Mr. Maisano said Dreyfus has not determined how many such funds it will launch, but he expects to begin selling them within three to six months, pending regulatory approval from the Securities and Exchange Commission.
He said he does not think Dreyfus is late to the game. "Fixed-income ETFs have kind of lagged."
Most providers "started with equity ETFs," he said. "We are not that far behind in terms of launching fixed-income ETFs."
The fixed-income fund market is growing but remains smaller than the equity one. At the end of July there were only 30 fixed-income exchange-traded funds, versus six at the end of 2006. By contrast, at the end of July there were 509 equity exchange-traded funds.
Jonathan Steinberg, WisdomTree's chief executive officer, said in a press release that it partnered with Dreyfus to move into new asset classes.
"We believe there is significant opportunity for ETFs to provide exposure to cash products around the world," he said. "Despite U.S. cash being a $3 trillion market segment, today's U.S. investor is surprisingly limited in their ability to easily hold cash in non-U.S. cash investments."

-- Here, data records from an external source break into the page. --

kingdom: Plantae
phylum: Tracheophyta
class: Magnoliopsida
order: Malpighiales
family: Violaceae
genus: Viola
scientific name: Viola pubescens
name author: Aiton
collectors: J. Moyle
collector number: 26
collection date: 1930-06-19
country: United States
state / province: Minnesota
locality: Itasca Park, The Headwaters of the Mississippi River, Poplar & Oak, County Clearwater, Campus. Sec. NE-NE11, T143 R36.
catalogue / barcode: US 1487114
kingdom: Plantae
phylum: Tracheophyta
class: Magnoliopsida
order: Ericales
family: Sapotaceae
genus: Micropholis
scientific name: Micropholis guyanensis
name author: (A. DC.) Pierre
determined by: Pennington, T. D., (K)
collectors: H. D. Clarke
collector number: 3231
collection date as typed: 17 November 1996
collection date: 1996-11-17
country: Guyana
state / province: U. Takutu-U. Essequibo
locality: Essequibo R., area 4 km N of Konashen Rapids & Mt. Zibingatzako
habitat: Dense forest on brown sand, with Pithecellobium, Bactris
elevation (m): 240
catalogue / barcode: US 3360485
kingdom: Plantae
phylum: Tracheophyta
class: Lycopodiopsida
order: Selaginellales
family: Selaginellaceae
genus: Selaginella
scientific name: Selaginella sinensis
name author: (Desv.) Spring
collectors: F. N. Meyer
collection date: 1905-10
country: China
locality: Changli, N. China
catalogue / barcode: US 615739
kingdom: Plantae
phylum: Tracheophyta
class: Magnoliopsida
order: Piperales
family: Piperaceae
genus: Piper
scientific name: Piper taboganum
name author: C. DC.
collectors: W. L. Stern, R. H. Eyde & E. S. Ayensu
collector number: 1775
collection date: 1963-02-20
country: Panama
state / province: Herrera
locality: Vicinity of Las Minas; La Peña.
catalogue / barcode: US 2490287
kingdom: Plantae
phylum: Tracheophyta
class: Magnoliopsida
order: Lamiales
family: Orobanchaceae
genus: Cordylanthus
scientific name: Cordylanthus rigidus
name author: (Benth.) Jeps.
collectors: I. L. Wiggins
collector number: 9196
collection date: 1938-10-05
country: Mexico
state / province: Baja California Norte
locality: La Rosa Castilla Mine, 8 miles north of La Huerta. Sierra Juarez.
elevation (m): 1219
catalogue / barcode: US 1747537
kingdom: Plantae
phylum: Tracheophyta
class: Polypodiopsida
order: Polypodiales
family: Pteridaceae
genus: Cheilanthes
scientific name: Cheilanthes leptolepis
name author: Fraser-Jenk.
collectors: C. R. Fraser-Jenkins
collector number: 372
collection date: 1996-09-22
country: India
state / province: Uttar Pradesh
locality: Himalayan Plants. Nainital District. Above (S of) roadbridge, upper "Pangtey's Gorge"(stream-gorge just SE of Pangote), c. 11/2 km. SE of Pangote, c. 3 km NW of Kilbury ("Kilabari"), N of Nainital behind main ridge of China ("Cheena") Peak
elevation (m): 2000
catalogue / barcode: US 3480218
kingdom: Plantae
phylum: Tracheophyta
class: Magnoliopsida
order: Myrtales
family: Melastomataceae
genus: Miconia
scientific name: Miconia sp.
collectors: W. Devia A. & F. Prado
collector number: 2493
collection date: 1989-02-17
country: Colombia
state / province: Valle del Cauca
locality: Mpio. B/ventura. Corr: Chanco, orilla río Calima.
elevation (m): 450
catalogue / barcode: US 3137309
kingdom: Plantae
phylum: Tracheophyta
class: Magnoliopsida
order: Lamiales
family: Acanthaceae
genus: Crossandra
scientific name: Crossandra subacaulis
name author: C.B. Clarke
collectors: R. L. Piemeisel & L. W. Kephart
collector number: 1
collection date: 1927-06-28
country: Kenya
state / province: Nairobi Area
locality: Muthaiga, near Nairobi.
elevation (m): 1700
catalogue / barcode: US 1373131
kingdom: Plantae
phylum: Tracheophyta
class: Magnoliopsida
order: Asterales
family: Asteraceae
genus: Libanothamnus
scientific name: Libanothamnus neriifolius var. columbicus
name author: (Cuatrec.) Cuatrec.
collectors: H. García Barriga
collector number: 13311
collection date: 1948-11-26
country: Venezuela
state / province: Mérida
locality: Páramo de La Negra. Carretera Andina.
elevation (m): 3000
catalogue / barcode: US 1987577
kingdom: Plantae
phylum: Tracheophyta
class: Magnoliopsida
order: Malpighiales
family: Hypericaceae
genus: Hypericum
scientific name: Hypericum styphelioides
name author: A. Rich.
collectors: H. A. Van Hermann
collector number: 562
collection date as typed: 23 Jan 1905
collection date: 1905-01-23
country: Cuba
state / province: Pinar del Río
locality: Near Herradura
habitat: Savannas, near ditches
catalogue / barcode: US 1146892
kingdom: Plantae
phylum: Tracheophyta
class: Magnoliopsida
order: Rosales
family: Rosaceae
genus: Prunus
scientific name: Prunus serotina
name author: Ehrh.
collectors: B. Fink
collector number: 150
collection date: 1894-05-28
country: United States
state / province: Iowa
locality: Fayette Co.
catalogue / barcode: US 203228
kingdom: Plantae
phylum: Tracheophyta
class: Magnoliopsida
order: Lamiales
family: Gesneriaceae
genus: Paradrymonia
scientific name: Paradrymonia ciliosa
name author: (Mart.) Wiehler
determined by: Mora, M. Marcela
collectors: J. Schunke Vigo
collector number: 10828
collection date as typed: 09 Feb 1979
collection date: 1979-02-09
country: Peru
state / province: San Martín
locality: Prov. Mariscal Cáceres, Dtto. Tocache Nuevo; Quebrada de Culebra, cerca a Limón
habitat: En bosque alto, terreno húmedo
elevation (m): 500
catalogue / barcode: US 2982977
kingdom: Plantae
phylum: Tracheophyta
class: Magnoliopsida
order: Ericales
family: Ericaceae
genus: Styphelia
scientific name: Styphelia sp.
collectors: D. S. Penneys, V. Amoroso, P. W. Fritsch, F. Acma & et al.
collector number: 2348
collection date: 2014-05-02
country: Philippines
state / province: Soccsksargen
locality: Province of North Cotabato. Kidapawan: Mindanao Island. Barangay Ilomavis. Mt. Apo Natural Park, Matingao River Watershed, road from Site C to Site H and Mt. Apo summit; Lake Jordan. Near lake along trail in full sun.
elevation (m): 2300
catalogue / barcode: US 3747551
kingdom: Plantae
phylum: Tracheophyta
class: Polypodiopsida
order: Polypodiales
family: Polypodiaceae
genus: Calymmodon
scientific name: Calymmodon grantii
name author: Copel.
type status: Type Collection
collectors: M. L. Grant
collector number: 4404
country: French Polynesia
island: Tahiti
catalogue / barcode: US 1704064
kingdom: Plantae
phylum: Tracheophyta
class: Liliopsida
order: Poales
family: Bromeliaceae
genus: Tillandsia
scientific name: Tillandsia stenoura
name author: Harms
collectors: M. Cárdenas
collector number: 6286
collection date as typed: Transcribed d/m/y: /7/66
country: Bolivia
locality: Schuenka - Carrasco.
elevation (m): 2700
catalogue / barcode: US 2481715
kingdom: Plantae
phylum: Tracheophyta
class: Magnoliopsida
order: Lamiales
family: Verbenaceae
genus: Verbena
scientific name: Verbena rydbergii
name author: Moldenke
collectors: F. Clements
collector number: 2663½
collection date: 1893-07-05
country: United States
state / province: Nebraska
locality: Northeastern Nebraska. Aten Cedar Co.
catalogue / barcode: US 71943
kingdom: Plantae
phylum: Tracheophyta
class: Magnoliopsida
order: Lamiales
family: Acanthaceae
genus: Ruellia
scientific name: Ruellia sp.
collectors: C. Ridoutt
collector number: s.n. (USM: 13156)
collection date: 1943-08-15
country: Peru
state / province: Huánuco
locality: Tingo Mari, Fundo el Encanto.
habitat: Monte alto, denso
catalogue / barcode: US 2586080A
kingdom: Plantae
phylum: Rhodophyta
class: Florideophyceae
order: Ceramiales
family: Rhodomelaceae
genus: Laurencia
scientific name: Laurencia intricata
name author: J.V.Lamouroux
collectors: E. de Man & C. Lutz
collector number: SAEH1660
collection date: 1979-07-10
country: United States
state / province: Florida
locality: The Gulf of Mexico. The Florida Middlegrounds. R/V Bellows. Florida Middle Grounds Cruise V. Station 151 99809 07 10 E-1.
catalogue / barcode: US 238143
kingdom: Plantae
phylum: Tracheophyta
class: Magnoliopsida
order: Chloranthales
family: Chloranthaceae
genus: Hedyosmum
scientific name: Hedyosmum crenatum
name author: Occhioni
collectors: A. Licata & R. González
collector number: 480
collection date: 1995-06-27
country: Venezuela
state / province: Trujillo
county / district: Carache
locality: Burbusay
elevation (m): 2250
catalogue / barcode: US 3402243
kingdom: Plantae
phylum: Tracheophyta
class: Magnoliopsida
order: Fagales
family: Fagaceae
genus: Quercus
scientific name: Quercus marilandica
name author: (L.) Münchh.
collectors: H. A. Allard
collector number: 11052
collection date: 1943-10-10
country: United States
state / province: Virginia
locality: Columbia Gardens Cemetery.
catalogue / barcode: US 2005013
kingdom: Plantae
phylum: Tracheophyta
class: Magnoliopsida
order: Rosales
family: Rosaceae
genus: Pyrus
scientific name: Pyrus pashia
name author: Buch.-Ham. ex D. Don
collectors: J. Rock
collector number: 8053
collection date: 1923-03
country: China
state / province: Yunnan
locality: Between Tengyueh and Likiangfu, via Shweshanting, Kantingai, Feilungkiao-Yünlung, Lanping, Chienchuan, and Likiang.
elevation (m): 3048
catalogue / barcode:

Bank of New York Mellon will provide accounting and administration services for the new funds. Mr. Maisano said his company has been providing asset servicing for WisdomTree since it launched its first exchange-traded fund in 2006. Bank of New York Mellon also subadvises WisdomTree's stock exchange-traded funds.
Analysts said that because it is entering the market late, Dreyfus will have a difficult time gaining share in an industry dominated by State Street Corp., Barclays Global Investors of San Francisco, and Vanguard Group of Malvern, Pa.
But Mr. Maisano said he is confident Dreyfus can gather assets by partnering with an established player. "They have already built a reputation. That is why we decided to work with them."